The United States is in no position to lecture other countries about their financial condition, especially after an evaluation from the International Monetary Fund (IMF). Most of the report tells anyone following the news what they already know: there’s an economic recovery in progress, but high unemployment is dragging down consumer spending. However, the IMF report also disagrees with the Obama administration’s outlook on the economy, and recommends some harsh deficit reduction measures to return the U.S. to financial health. Most of them will most likely never fly, politically.
IMF report praises stimulus package, pans deficit reduction efforts
Until now, the United States and China refused to let the IMF go beyond the general economic survey performed annually on all its members. But the U.S. has allowed the IMF to get more specific under the fund’s Financial Sector Assessment Program. The Associated Press reports that the IMF said the U.S. economic recovery “has proved stronger than we had earlier expected” and gave credit to the stimulus package, calling it a “powerful and effective policy response” on the part of the government. But was less positive about the outlook for the U.S. government deficit going forward.
Cut Social Security, tax gas, end home mortgage interest deduction
Concerning the U.S. government deficit, the IMF said that in the aftermath of the stimulus package, the Obama administration will have to raise taxes to get the U.S. deficit down to a manageable level. The Washington Post reports that IMF recommendations included cutting Social Security, ending the deduction for interest on home mortgages and taxing gasoline.
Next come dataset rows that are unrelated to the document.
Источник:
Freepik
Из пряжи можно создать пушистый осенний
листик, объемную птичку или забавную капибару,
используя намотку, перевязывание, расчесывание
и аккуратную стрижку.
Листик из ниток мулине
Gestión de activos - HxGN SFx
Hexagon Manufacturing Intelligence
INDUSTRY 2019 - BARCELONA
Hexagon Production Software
IMF says U.S. is too optimistic about deficit
The IMF report also said the Obama administration was overestimating U.S. economic growth and needed to trim the U.S. government deficit by hundreds of billions of additional dollars if its announced budget targets are to be met. Automated trader.com reports that those budget targets include halving the deficit by 2013 and stabilizing public debt at 70 percent of gross domestic product by 2015. However, the IMF projects that current policies will push the debt level up to 95 percent of GDP by 2020 and over 135 percent by 2030.
Obama administration disagrees with IMF report
The IMF assessment of the U.S. government deficit outlook is disputed by the Obama administration. In the Associated press article, a U.S. official said that the IMF had used forecasts for economic growth and interest rates that were too pessimistic compared to the consensus of most private forecasters, with the impact of inflating the U.S. government’s deficit problem over the next decade.
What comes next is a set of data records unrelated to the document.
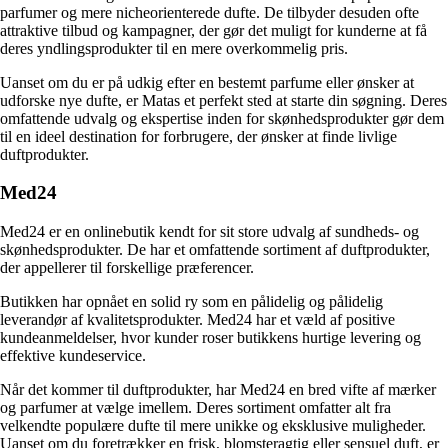
parfumer og mere nicheorienterede dufte. De tilbyder desuden ofte
attraktive tilbud og kampagner, der gør det muligt for kunderne at få
deres yndlingsprodukter til en mere overkommelig pris.
Uanset om du er på udkig efter en bestemt parfume eller ønsker at
udforske nye dufte, er Matas et perfekt sted at starte din søgning. Deres
omfattende udvalg og ekspertise inden for skønhedsprodukter gør dem
til en ideel destination for forbrugere, der ønsker at finde livlige
duftprodukter.
Med24
Med24 er en onlinebutik kendt for sit store udvalg af sundheds- og
skønhedsprodukter. De har et omfattende sortiment af duftprodukter,
der appellerer til forskellige præferencer.
Butikken har opnået en solid ry som en pålidelig og pålidelig
leverandør af kvalitetsprodukter. Med24 har et væld af positive
kundeanmeldelser, hvor kunder roser butikkens hurtige levering og
effektive kundeservice.
Når det kommer til duftprodukter, har Med24 en bred vifte af mærker
og parfumer at vælge imellem. Deres sortiment omfatter alt fra
velkendte populære dufte til mere unikke og eksklusive muligheder.
Uanset om du foretrækker en frisk, blomsteragtig eller sensuel duft, er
IMF deficit reduction recommendations political suicide
The IMF’s recommendations for the U.S. resemble those it made for European countries. The Post article said those recommendations are politically impossible. For example, allowing homeowners to deduct their mortgage interest payments from their income taxes has become an inalienable right to Americans. The IMF panned the deduction, saying it was part of a homeownership system that was “costly, inefficient and complex,” did not increase ownership rates compared with similar countries without the same tax incentives, and mostly benefited “the better-off.”